[Problem to work on]
The required answer is an exact copy of the records below, without pictures.

· · · · ·

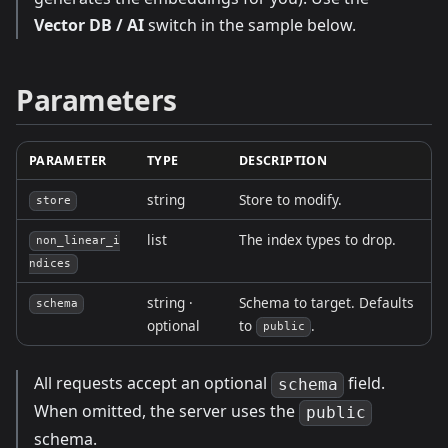
Vector DB / AI
switch in the sample below.
Parameters
PARAMETER
TYPE
DESCRIPTION
string
Store to modify.
store
list
The index types to drop.
non_linear_i
ndices
string ·
Schema to target. Defaults
schema
optional
to
.
public
All requests accept an optional
field.
schema
When omitted, the server uses the
public
schema.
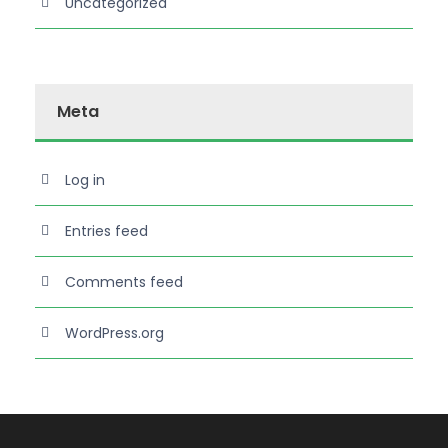
Uncategorized
Meta
Log in
Entries feed
Comments feed
WordPress.org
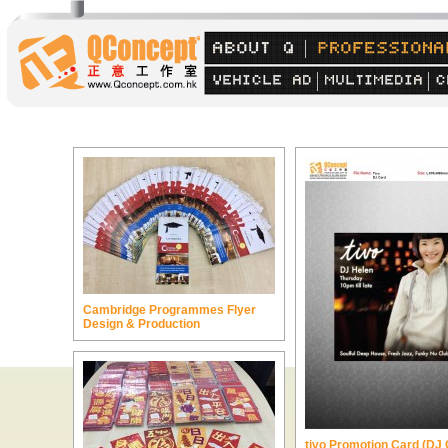
Cambridge Programmes Flyer
Design & Production
tivo Promotion Card (DJ 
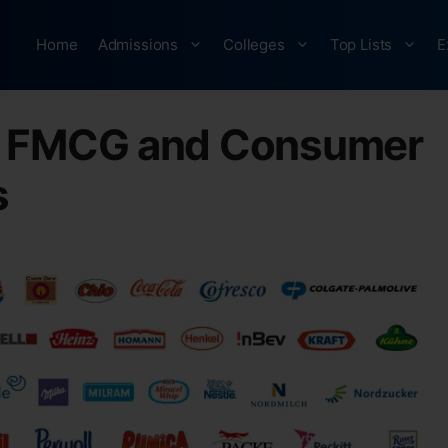
Home
Admissions
Colleges
Top Lists
E
n FMCG and Consumer
s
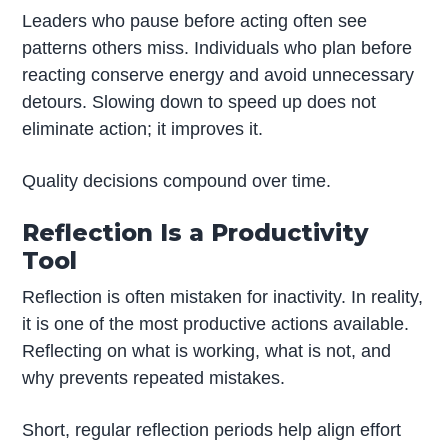
Leaders who pause before acting often see
patterns others miss. Individuals who plan before
reacting conserve energy and avoid unnecessary
detours. Slowing down to speed up does not
eliminate action; it improves it.
Quality decisions compound over time.
Reflection Is a Productivity
Tool
Reflection is often mistaken for inactivity. In reality,
it is one of the most productive actions available.
Reflecting on what is working, what is not, and
why prevents repeated mistakes.
Short, regular reflection periods help align effort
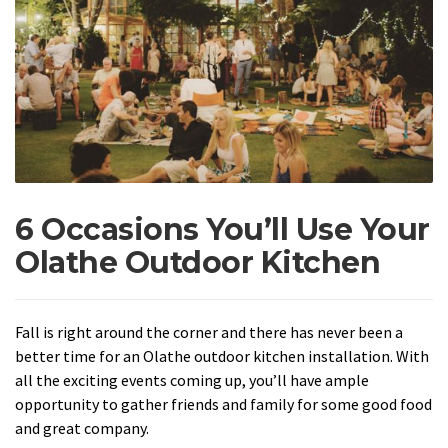
6 Occasions You’ll Use Your
Olathe Outdoor Kitchen
Fall is right around the corner and there has never been a
better time for an Olathe outdoor kitchen installation. With
all the exciting events coming up, you’ll have ample
opportunity to gather friends and family for some good food
and great company.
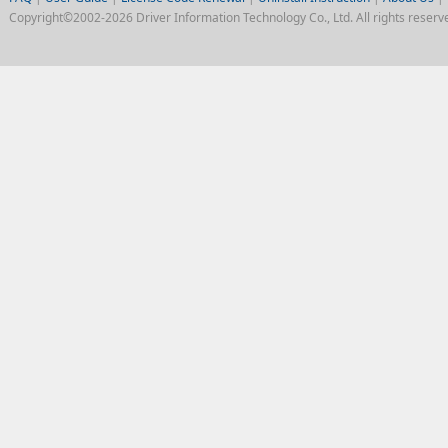
Copyright©2002-2026 Driver Information Technology Co., Ltd. All rights reserv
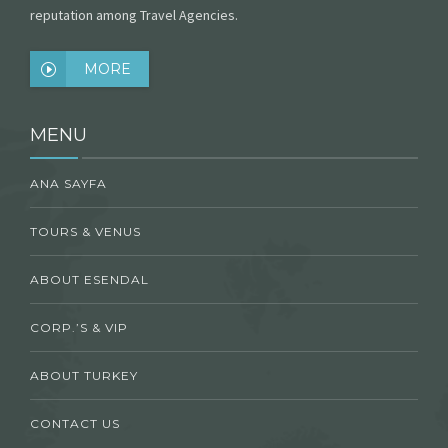
reputation among Travel Agencies.
MORE
MENU
ANA SAYFA
TOURS & VENUS
ABOUT ESENDAL
CORP.’S & VIP
ABOUT TURKEY
CONTACT US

· · · · ·

[Exercise solution]
Vector DB / AI
switch in the sample below.
Parameters
PARAMETER
TYPE
DESCRIPTION
string
Store to modify.
store
list
The index types to drop.
non_linear_i
ndices
string ·
Schema to target. Defaults
schema
optional
to
.
public
All requests accept an optional
field.
schema
When omitted, the server uses the
public
schema.
Uncategorized
Meta
Log in
Entries feed
Comments feed
WordPress.org
Cambridge Programmes Flyer
Design & Production
tivo Promotion Card (DJ 
Home
Admissions
Colleges
Top Lists
E
n FMCG and Consumer
s
Leaders who pause before acting often see
patterns others miss. Individuals who plan before
reacting conserve energy and avoid unnecessary
detours. Slowing down to speed up does not
eliminate action; it improves it.
Quality decisions compound over time.
Reflection Is a Productivity
Tool
Reflection is often mistaken for inactivity. In reality,
it is one of the most productive actions available.
Reflecting on what is working, what is not, and
why prevents repeated mistakes.
Short, regular reflection periods help align effort
6 Occasions You’ll Use Your
Olathe Outdoor Kitchen
Fall is right around the corner and there has never been a
better time for an Olathe outdoor kitchen installation. With
all the exciting events coming up, you’ll have ample
opportunity to gather friends and family for some good food
and great company.
Copyright©2002-2026 Driver Information Technology Co., Ltd. All rights reserv
reputation among Travel Agencies.
MORE
MENU
ANA SAYFA
TOURS & VENUS
ABOUT ESENDAL
CORP.’S & VIP
ABOUT TURKEY
CONTACT US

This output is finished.